Put in more business speak, the total addressable market increased by orders of magnitude, while pricing dropped significantly. More toolkits made this processing power more easily available as primitives that people could easily leverage to solve higher level problems. This was a core impact of the HPC software development efforts over the years … create good tools that people can build upon, instead of having everyone write their own sparse solver or eigenvalue extractor, etc.
Fast forward to today. Accelerators, as heterogeneous GPU (vector) processors, with huge memory and memory bandwidths, execute these optimized kernels. CPUs have SIMD capability within themselves via SSE/AVX bits. So primitives are built upon them, and software development focuses on adding value further up the tool chain.
Sometimes, you revisit these primitives, see where you can make tradeoffs between precision, performance, and other important metrics to your higher end objectives. And you solve those problems.
FBGEMM is an example of that. Its HPC, embedded within a business focused software primitive that FB uses to perform their calculations with greater speed.
This said, I find this focus on performance satisfying, as it echos some of my previous company’s key theses.
- Performance is a competitive advantage. If you can do something to increase your performance without expending a great deal of precious capital, time, or energy, this can give you a significant boost in your own offerings
- What would you be able to do if you had far more throughput than you have today? Would it be a game changer or a wash? Would it allow you to tackle more problems per unit time, larger problems per unit time, try things you simply were unable to conceive of before?
- Performance is an architecture, not a product. There are no silver performance bullets (e.g. products that will magically make your system orders of magnitude faster), and poor designs often lead to sub-optimal performance and sub-optimal scaling.
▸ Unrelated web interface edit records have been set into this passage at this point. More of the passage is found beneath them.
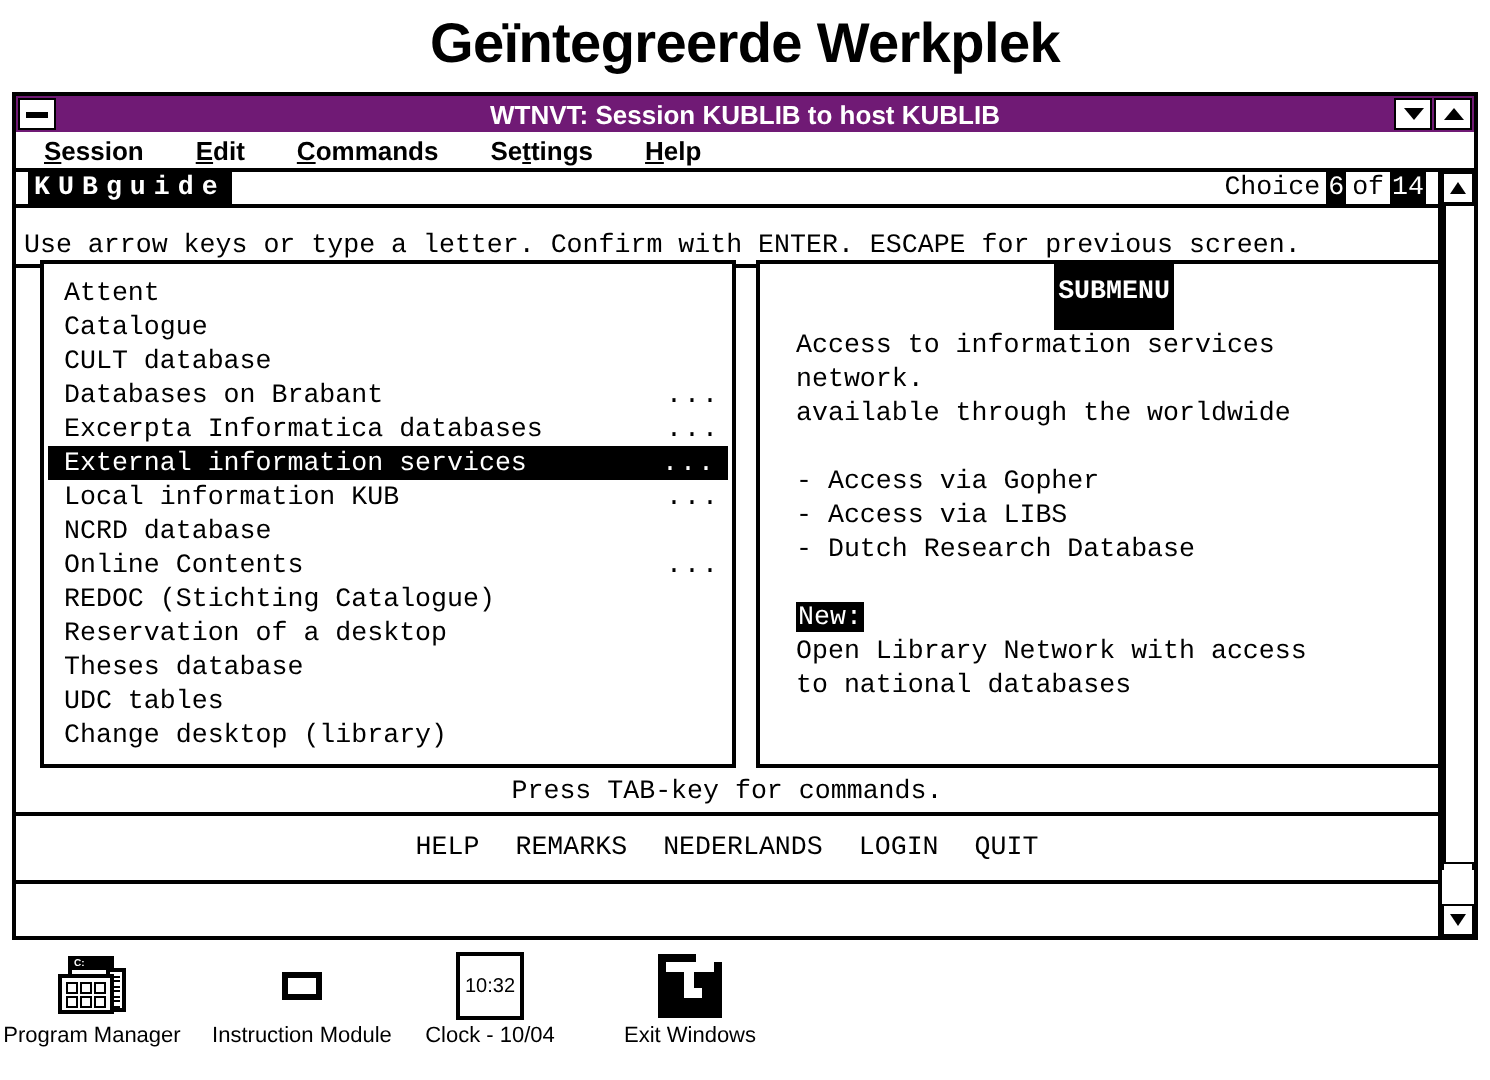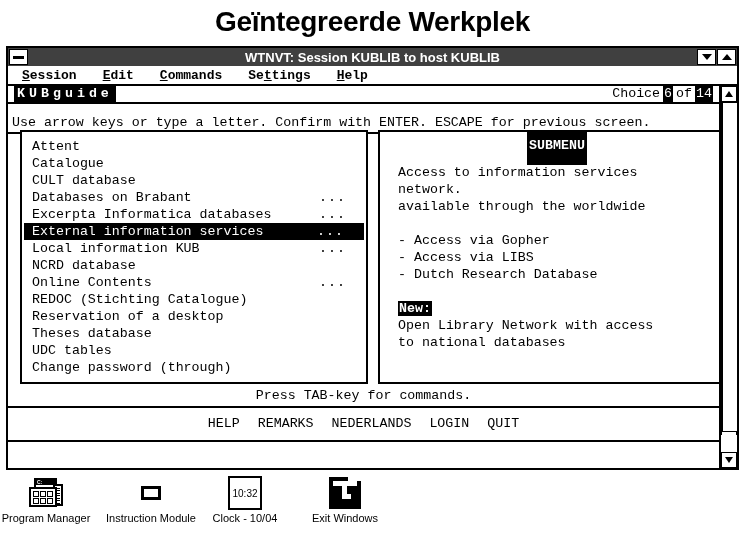--- a/index.html
+++ b/index.html
@@ -43,7 +43,7 @@
   .titlebar {
     position: relative;
     height: 18px;
-    background: #404040;
+    background: #701a75;
     color: #fff;
     display: flex;
     align-items: center;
Scalable Informatics had designed a massive data motion engine in its systems. I learned earlier this year that a set of systems with many new NVMe units, 4 generation later processors and memory, still … still … 5 years later … has not bested one of our STAC M3 metrics. Its all about the architecture. Whether its the code, or the hardware.
HPC continues its inexorable march downstream, into wider and wider use cases, products, X-as-a-Service offerings. It’s a great time to be in HPC!